Navy Petty Officer 2nd Class David Crabb, of Navy Embedded Training Team 3-205th Garrison, has been helping the Afghan National Army improve its food service at the Shorabak Garrison dining facility since he arrived in September.

Mentoring the Afghan kitchen staff requires experience and initiative. Crabb has both. The former submarine sailor has 26 years of food service experience, 16 with the Navy. During a 10-year break in active service, he worked as a manager and trainer in a deli and bakery for a supermarket chain, which he said helps him mentor here.

Crabb also returned to his basic Navy culinary training to teach the Afghans. In fact, he uses a Navy supply publication as a reference for instructing them on food preparation, hygiene and sanitation.

Sanitation is particularly important, because most of the Afghans troops’ food is prepared on site. While the facility itself may be new, many of the methods that the cooks use aren’t. It’s not unusual to see bare-handed cooks, or butchers chopping up beef on the ground with an axe.

(Pose landmark coordinates)
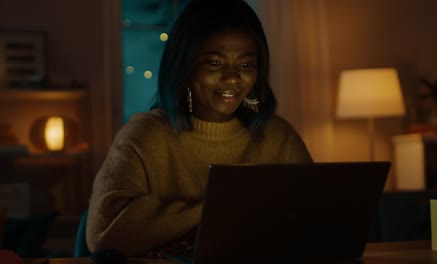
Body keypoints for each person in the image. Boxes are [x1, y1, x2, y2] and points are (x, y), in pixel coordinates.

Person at [86, 0, 313, 257]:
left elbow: (316, 218)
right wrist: (219, 207)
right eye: (215, 63)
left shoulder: (279, 136)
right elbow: (103, 235)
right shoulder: (145, 135)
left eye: (246, 65)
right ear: (185, 66)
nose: (232, 78)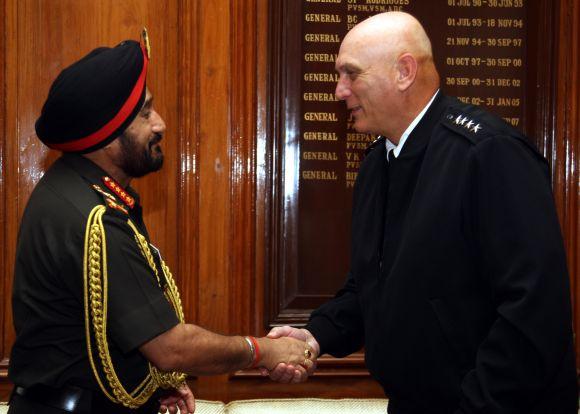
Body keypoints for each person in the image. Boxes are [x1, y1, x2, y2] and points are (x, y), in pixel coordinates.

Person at [267, 11, 578, 414]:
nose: (339, 90)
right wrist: (314, 337)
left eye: (351, 74)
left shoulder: (488, 153)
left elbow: (534, 313)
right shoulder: (377, 164)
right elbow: (371, 289)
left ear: (404, 71)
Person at [8, 32, 313, 414]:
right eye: (145, 113)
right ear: (107, 131)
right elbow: (171, 347)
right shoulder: (96, 217)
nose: (161, 124)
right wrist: (265, 350)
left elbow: (98, 333)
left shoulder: (70, 192)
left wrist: (152, 386)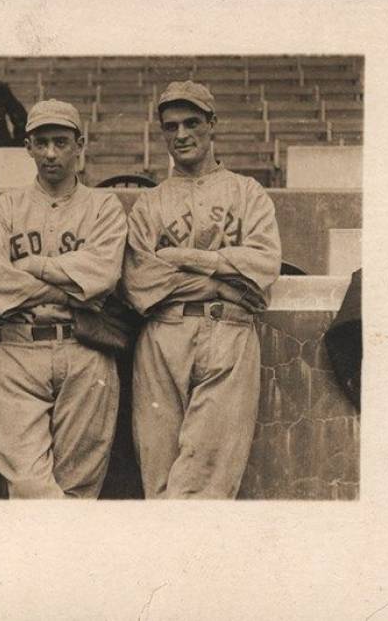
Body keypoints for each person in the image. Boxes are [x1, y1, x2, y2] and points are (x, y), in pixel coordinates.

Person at [121, 81, 282, 499]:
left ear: (212, 124)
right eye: (171, 126)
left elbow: (263, 266)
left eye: (192, 123)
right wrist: (220, 281)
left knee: (205, 483)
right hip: (163, 335)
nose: (181, 135)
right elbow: (140, 283)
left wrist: (185, 258)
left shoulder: (248, 193)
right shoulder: (149, 204)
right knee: (158, 480)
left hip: (228, 335)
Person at [0, 99, 127, 499]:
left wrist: (32, 266)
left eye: (61, 142)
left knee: (79, 490)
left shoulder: (104, 206)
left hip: (84, 350)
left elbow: (104, 275)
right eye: (41, 143)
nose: (51, 153)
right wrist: (72, 285)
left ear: (80, 144)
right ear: (28, 146)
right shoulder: (7, 207)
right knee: (28, 488)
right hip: (16, 351)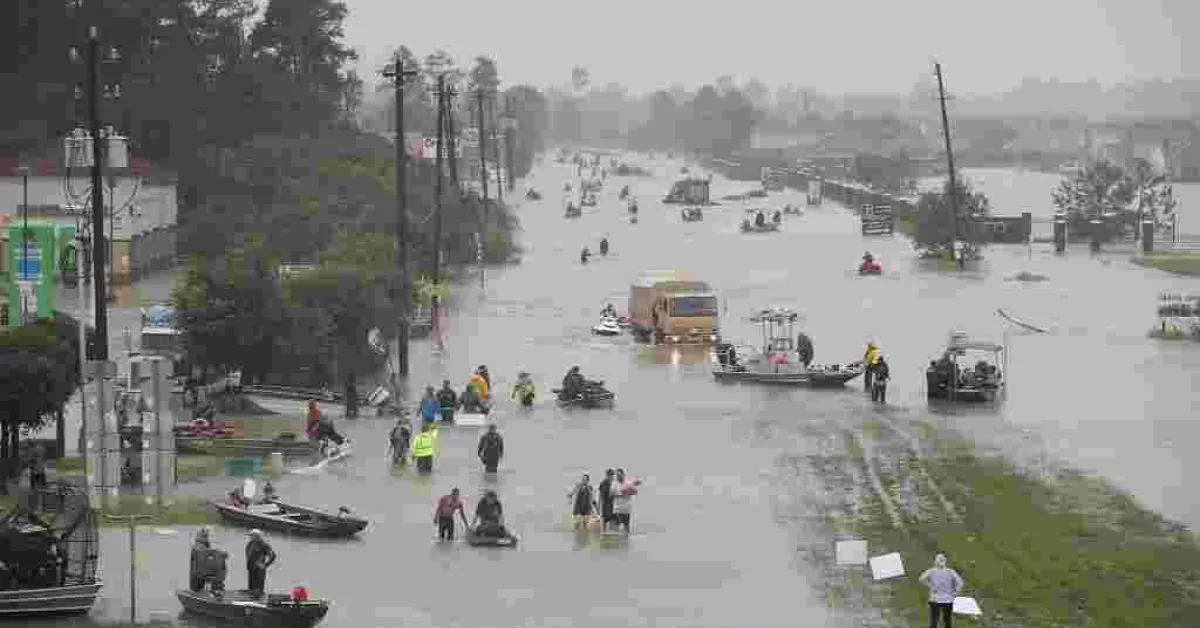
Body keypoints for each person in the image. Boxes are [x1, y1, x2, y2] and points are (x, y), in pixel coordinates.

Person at [919, 553, 964, 628]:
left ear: (936, 561)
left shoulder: (931, 571)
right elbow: (960, 583)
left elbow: (921, 579)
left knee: (934, 621)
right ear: (945, 561)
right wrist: (955, 593)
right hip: (948, 599)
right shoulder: (950, 571)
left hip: (934, 599)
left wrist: (931, 586)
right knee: (947, 621)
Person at [244, 529, 276, 598]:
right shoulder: (250, 543)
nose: (250, 537)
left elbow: (272, 555)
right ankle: (250, 601)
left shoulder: (264, 545)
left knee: (258, 589)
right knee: (251, 588)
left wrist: (265, 565)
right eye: (250, 536)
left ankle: (259, 601)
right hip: (251, 568)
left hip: (259, 570)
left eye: (252, 536)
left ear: (257, 536)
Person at [612, 468, 642, 534]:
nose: (618, 476)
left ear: (623, 475)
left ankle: (626, 541)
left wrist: (628, 492)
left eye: (620, 474)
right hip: (617, 509)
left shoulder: (628, 482)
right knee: (615, 527)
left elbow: (635, 491)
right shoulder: (614, 483)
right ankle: (617, 541)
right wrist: (621, 494)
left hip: (626, 509)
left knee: (626, 527)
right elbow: (611, 494)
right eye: (617, 475)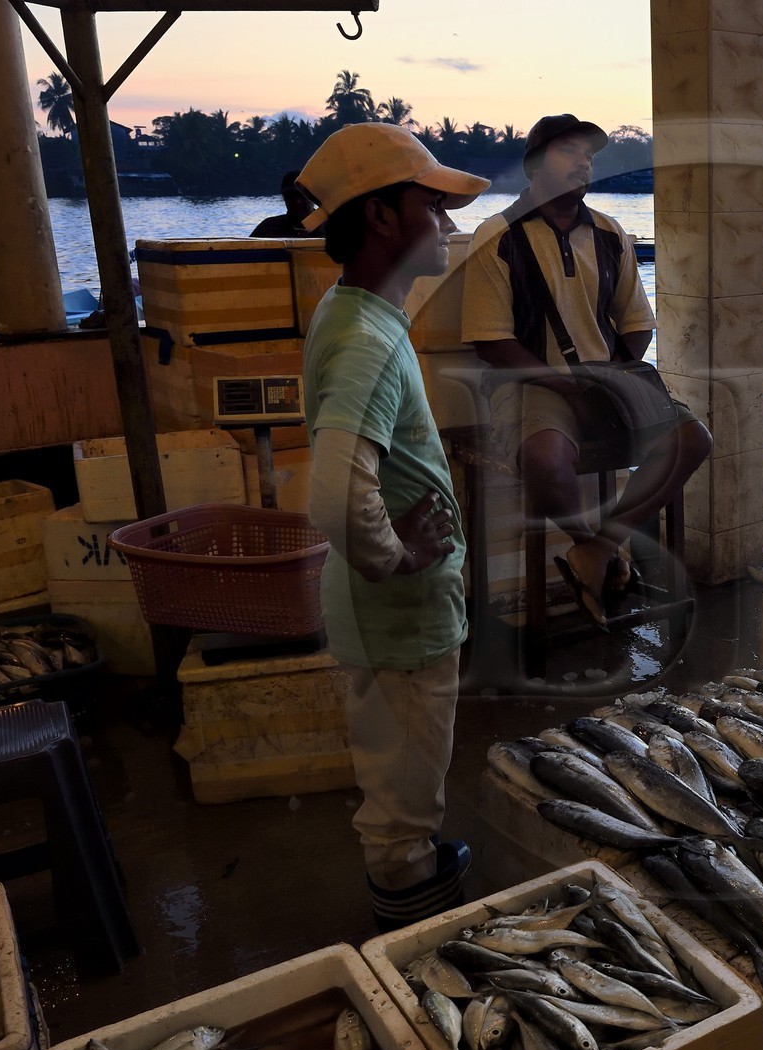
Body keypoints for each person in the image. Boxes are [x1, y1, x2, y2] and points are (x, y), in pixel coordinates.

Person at [293, 122, 490, 932]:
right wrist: (398, 556)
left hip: (385, 618)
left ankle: (418, 889)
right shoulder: (369, 339)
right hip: (397, 618)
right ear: (380, 218)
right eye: (430, 206)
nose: (447, 224)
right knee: (402, 812)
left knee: (400, 780)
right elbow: (338, 493)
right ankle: (417, 941)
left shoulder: (350, 313)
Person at [461, 114, 711, 628]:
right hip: (527, 381)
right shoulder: (497, 235)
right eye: (568, 152)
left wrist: (613, 376)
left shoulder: (608, 232)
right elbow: (491, 342)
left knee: (693, 439)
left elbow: (638, 323)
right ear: (534, 164)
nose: (582, 163)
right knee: (545, 457)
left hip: (604, 376)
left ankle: (599, 549)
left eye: (589, 155)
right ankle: (592, 549)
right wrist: (563, 384)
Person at [250, 169, 321, 238]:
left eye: (302, 195)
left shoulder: (329, 229)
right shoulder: (268, 228)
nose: (297, 201)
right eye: (291, 196)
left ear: (313, 195)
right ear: (284, 198)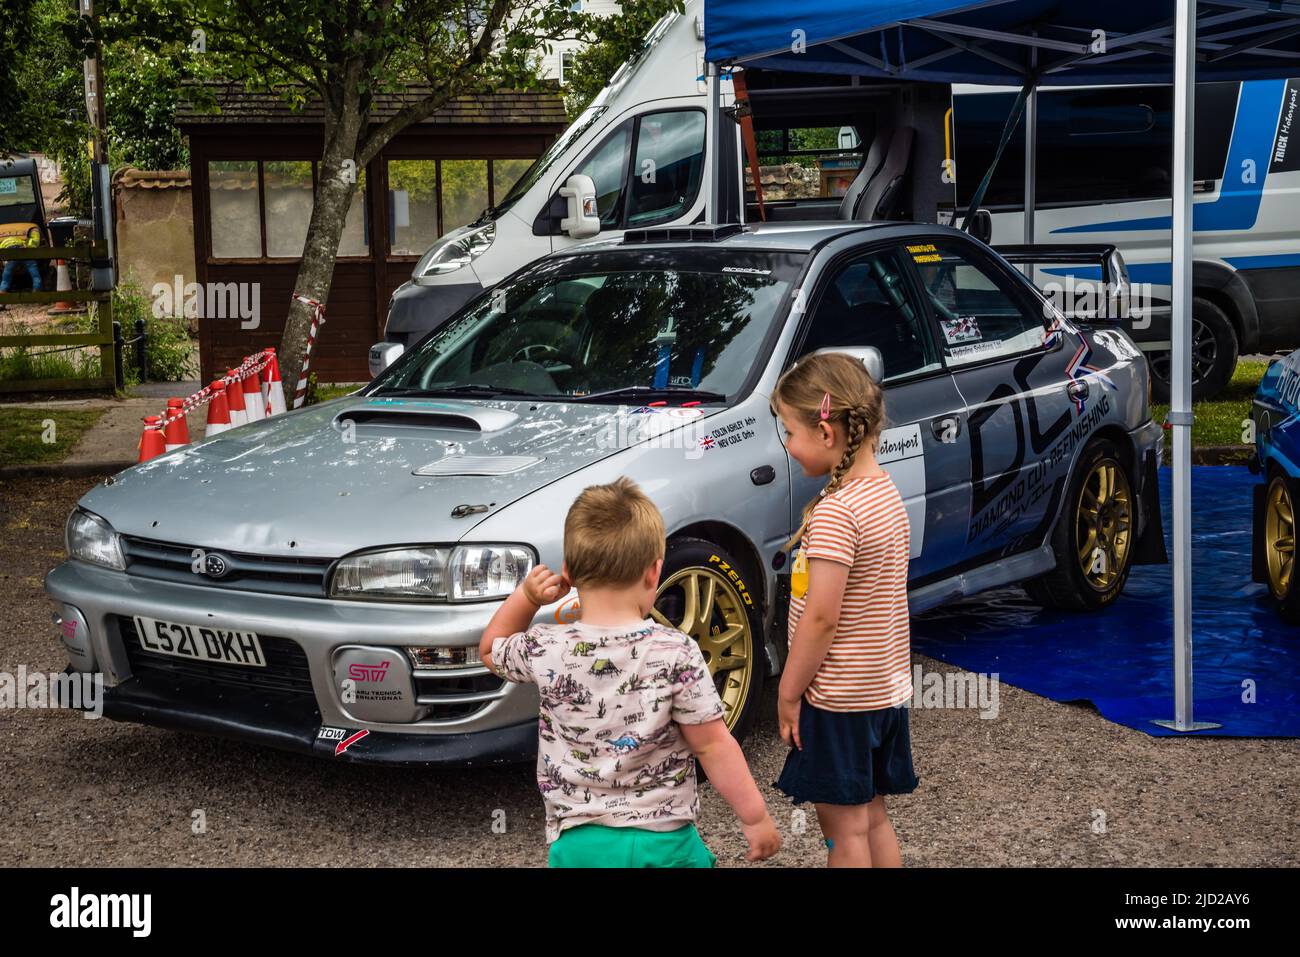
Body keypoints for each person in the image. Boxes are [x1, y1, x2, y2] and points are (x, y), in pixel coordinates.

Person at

| Required tasks |
1) According to the text about the Shorabak Garrison dining facility, how many years of food service experience does Crabb have?
2) Write a continuation of the text about the Shorabak Garrison dining facility, starting after its final sentence.
This material has no connection to the text about the Shorabak Garrison dining facility.

| Expected outputs |
1) Crabb has 26 years of food service experience, 16 of them with the Navy.

2)
The team’s medical mentor, Navy Lt. Paul Shattuck, arranged for an Afghan army doctor to teach a class on personal hygiene. Simple steps like hand washing are important because they can easily reduce the risk of pathogens and food-borne illnesses. There was an outbreak of dysentery shortly before the team arrived, but none since its members began their mentoring.

Process improvements made by the team have helped the Afghans become better organized. The dining facility staff now holds a morning formation at 9 a.m., for instance, and has a chart to help them understand their chain of command and duties.

This level of organization may be typical for the Navy, but it is new for the Afghans. Until Crabb’s team got here, the facility didn’t even have personnel assigned to clean up after meals. He got them that additional help from Afghan army battalions at Shorabak.

“We’re trying to show them how to be organized, not shove regulations down their throat,” he said.

The team also has made facility improvements. On this particular day, a welder’s sparks flew from the bottom of an overturned sink as Crabb stood talking with Abdul Sami, his Afghan counterpart. They stopped to watch workers attach new filters under sinks that had been prone to clogging with food. Crabb had researched and submitted a request for the system as a way to prevent that.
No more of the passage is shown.